When Fataki was 12, police arrested his father, a pastor, as he was preaching. “They surrounded the entire church and my father and other church members, they got arrested,” he said. “It was terrible. Those things still haunt me to this day.”
Fataki’s father, Fataki Mutambala, has continued preaching in Kansas City. He guides Yesu Ni Jibu, a congregation of more than 100 African refugees and is seeking a permanent location in the city’s historic northeast section.
While biding his time in refugee settings, Engoma Fataki did his best to learn some English. That, along with ambition, got him off to a fast start in America. After less than two years at East High School in Kansas City, he was admitted to Missouri Western State University in St. Joseph. He now serves as the student body president.
In making rapid strides, Fataki is following a formula that Hank Nguyen preaches to young immigrants.
“Go to school, get your education, be something” said Nguyen, who resettled in Kansas City in 1980. “This is your country.”
Like every refugee, Nguyen carries a burden of sadness. After being displaced from his home in South Vietnam in 1968, he was forced to participate in a bloody war in Cambodia, and saw more than 50 friends killed in combat.
Life in America brought sorrows, too. Nguyen lost his first wife in a traffic wreck. His second marriage ended in divorce.
But refugees of all generations are known for resiliency. Nguyen’s father, who never left Vietnam, set Nguyen up with a Vietnamese woman who became his wife. Two years ago, Nguyen and his wife, San, opened a popular Vietnamese restaurant, San’s Sandwiches, in Gladstone.
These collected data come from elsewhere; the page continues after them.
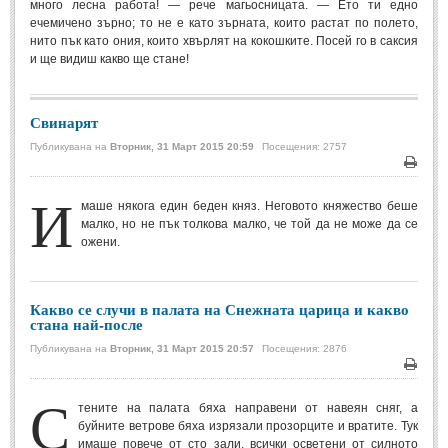
много лесна работа! — рече магьосницата. — Ето ти едно
ечемичено зърно; то не е като зърната, които растат по полето,
Свети Валентин
(19)
нито пък като ония, които хвърлят на кокошките. Посей го в саксия
Нова Година
(6)
и ще видиш какво ще стане!
Коледа
(8)
Свинарят
Сватбa
(2)
Публикувана на
Вторник, 31 Март 2015 20:59
Посещения: 2757
SMS-И
Печа
И
маше някога един беден княз. Неговото княжество беше
SMS-И
малко, но не пък толкова малко, че той да не може да се
ожени.
Любовни SMS-и
(38)
Забавни SMS-и
(3)
Какво се случи в палата на Снежната царица и какво
стана най-после
SMS-и за приятели
Публикувана на
Вторник, 31 Март 2015 20:57
Посещения: 2876
МЪДРОСТИ
Печа
С
тените на палата бяха направени от навеян сняг, а
МЪДРОСТИ - КАТЕГОРИИ
буйните ветрове бяха изрязали прозорците и вратите. Тук
имаше повече от сто зали, всички осветени от силното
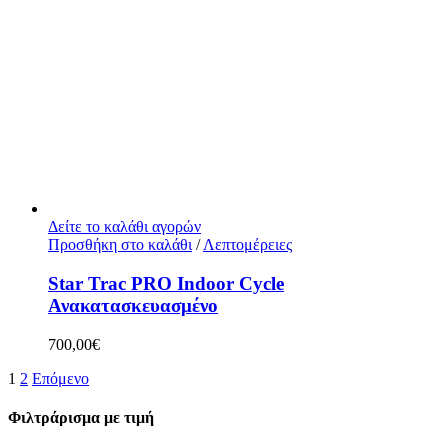
Δείτε το καλάθι αγορών
Προσθήκη στο καλάθι
/
Λεπτομέρειες
Star Trac PRO Indoor Cycle
Ανακατασκευασμένο
700,00
€
1
2
Επόμενο
Φιλτράρισμα με τιμή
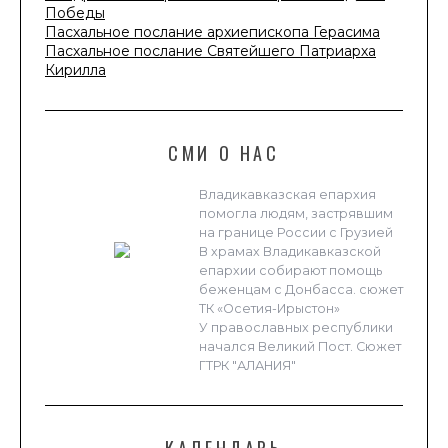
Победы
Пасхальное послание архиепископа Герасима
Пасхальное послание Святейшего Патриарха
Кирилла
СМИ О НАС
Владикавказская епархия
помогла людям, застрявшим
на границе России с Грузией
В храмах Владикавказской
епархии собирают помощь
беженцам с Донбасса. сюжет
ТК «Осетия-Ирыстон»
У православных республики
начался Великий Пост. Сюжет
ГТРК "АЛАНИЯ"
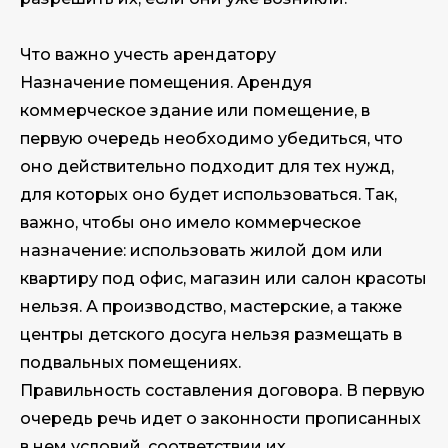
Что важно учесть арендатору
Назначение помещения. Арендуя
коммерческое здание или помещение, в
первую очередь необходимо убедиться, что
оно действительно подходит для тех нужд,
для которых оно будет использоваться. Так,
важно, чтобы оно имело коммерческое
назначение: использовать жилой дом или
квартиру под офис, магазин или салон красоты
нельзя. А производство, мастерские, а также
центры детского досуга нельзя размещать в
подвальных помещениях.
Правильность составления договора. В первую
очередь речь идет о законности прописанных
в нем условий, соответствии их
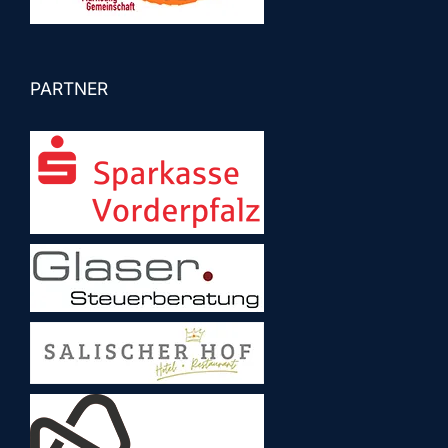
PARTNER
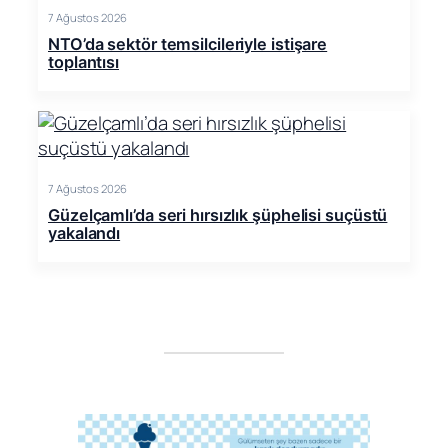
7 Ağustos 2026
NTO’da sektör temsilcileriyle istişare
toplantısı
7 Ağustos 2026
Güzelçamlı’da seri hırsızlık şüphelisi suçüstü
yakalandı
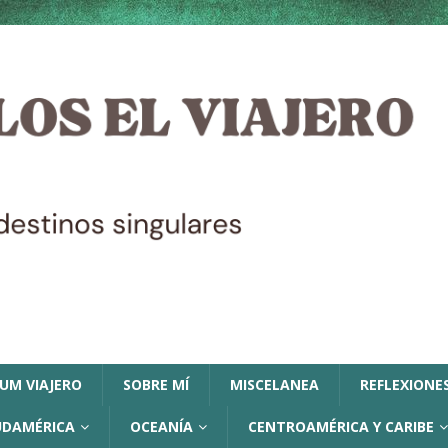
LUM VIAJERO
SOBRE MÍ
MISCELANEA
REFLEXIONES
UDAMÉRICA
OCEANÍA
CENTROAMÉRICA Y CARIBE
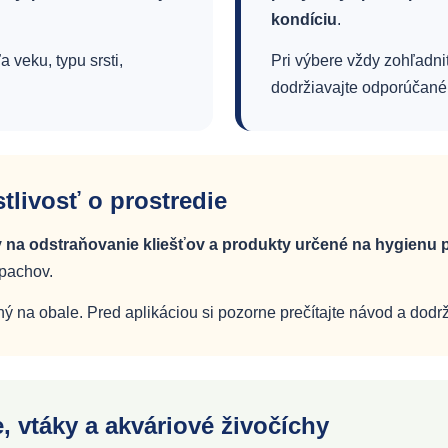
kondíciu
.
 veku, typu srsti,
Pri výbere vždy zohľadni
dodržiavajte odporúčané
tlivosť o prostredie
 na odstraňovanie kliešťov a produkty určené na hygienu p
 pachov.
ý na obale. Pred aplikáciou si pozorne prečítajte návod a dod
, vtáky a akváriové živočíchy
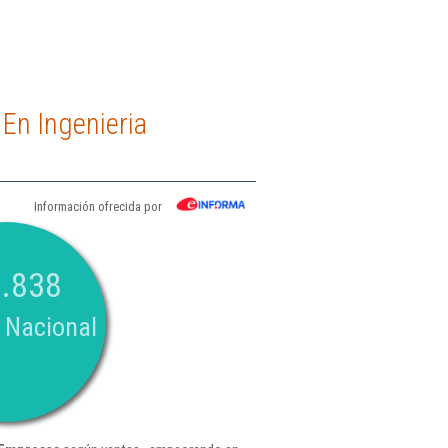
En Ingenieria
Información ofrecida por
.838
 Nacional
On certain occasions, Nguyen takes a break from dishing up servings of pho and banh mi sandwiches to treat his customers to a bit of karaoke. He especially enjoys a soulful rendition of “My Way,” the Frank Sinatra classic. It’s a quintessential American song, sung by a refugee who, like many, have become grateful Americans and enriched their communities along the way.
—Flatland contributor Barbara Shelly is a freelance writer based in Kansas City.